Chapters 7 through 9 show Alex’s commitment to change, seeks more precise advice from Johan, brings his closest reports into the discussion and begins a dialog with his wife (remember this is a novel). In this section of the book the concept “that you get what you measure” is addressed. In this section of the book, we see measures of efficiency being used at the level of part production, but not at the level of whole orders or even sales. We discover the corollary to the adage ‘you get what you measure’ is that if you measure the wrong thing …you get the wrong thing. We begin to see Alex’s urgency and commitment to make a change.
Chapters 10 through 12 mark a turning point in the book. Alex has embraced a more systems view of the plant and that the measures that have been used to date are more focused on optimizing parts of the process to the detriment to overall goal of the plant. What has not fallen into place is how to take that new knowledge and change how the plant works. The introduction of the concepts of dependent events and statistical variation begin the shift the conceptual understanding of what measure towards how the management team can actually use that information.

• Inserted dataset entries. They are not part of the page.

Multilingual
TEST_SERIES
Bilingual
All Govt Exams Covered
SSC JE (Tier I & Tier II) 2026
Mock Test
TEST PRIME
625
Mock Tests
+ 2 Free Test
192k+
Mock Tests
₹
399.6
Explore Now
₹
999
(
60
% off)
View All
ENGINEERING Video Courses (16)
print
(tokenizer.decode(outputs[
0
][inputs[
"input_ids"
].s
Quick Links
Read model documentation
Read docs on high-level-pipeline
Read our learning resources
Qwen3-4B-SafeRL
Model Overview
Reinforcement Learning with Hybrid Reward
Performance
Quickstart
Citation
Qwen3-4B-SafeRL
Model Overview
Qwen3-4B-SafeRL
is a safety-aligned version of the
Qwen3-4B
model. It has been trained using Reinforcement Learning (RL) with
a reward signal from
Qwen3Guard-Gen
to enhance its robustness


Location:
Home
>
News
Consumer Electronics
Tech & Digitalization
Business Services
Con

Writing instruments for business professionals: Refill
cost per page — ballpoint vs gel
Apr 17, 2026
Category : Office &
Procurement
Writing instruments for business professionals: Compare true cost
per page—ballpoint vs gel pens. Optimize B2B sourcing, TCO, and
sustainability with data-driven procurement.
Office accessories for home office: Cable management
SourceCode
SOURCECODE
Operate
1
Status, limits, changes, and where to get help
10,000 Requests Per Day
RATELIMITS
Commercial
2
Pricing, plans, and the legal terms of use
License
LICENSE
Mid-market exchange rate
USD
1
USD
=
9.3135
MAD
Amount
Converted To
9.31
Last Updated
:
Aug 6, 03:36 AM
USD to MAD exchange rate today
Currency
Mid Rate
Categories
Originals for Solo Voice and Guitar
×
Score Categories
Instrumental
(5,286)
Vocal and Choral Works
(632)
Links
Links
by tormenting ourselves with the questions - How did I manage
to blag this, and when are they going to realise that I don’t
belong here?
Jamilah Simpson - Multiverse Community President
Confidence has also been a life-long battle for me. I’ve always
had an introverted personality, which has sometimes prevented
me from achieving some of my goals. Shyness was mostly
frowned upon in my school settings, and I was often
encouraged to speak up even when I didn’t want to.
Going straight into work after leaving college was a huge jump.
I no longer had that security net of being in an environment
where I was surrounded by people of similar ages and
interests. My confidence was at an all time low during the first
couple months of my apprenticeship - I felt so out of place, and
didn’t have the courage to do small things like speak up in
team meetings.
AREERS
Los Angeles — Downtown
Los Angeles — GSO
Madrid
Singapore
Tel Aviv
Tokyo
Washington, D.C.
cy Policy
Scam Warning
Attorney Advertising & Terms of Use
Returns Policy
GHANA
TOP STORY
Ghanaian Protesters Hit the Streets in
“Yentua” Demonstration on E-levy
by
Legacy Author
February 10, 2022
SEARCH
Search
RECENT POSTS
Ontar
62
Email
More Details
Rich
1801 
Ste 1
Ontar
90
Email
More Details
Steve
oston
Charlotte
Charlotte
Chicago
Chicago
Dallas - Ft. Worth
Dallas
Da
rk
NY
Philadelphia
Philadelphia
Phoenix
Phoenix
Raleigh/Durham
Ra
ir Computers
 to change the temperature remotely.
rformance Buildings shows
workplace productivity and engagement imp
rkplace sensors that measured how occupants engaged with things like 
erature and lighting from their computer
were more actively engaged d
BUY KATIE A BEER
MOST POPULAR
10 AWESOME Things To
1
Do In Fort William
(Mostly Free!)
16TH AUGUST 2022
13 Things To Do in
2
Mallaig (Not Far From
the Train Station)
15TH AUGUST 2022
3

Chapters 13 through 16 drive home the point that dependent events and statistical variation impact the performance of the overall system. In order for the overall process to be more effective you have to understand the capability and capacity of each step and then take a systems view. These chapters establish the concepts of bottlenecks and constraints without directly naming them and that focusing on local optimums causes more trouble than benefit.
Chapters 17 through 18 introduces the concept of bottlenecked resources. The affect of the combination dependent events and statistical variability through bottlenecked resources makes delivery unpredictable and substantially more costly. The variability in flow through the process exposes bottlenecks that limit our ability to catch up, making projects and products late or worse generating technical debt when corners are cut in order to make the date or budget.
Chapters 19 through 20 begins with Johan coaching Alex’s team to help them to identify a pallet of possible solutions. They discover that every time the capacity of a bottleneck is increased more product can be shipped. Changing the capacity of a bottleneck includes reducing down time and the amount of waste the process generates. The impact of a bottleneck is not the cost of individual part, but the cost of the whole product that cannot be shipped. Instead of waiting to make all of the changes Alex and his team implement changes incrementally rather than waiting until they can deliver all of the changes.
Chapters 21 through 22 are a short primer on change management. Just telling people to do something different does not generate support. Significant change requires transparency, communication and involvement. One of Deming’s 14 Principles is constancy of purpose. Alex and his team engage the workforce though a wide range of communication tools and while staying focused on implementing the changes needed to stay in business.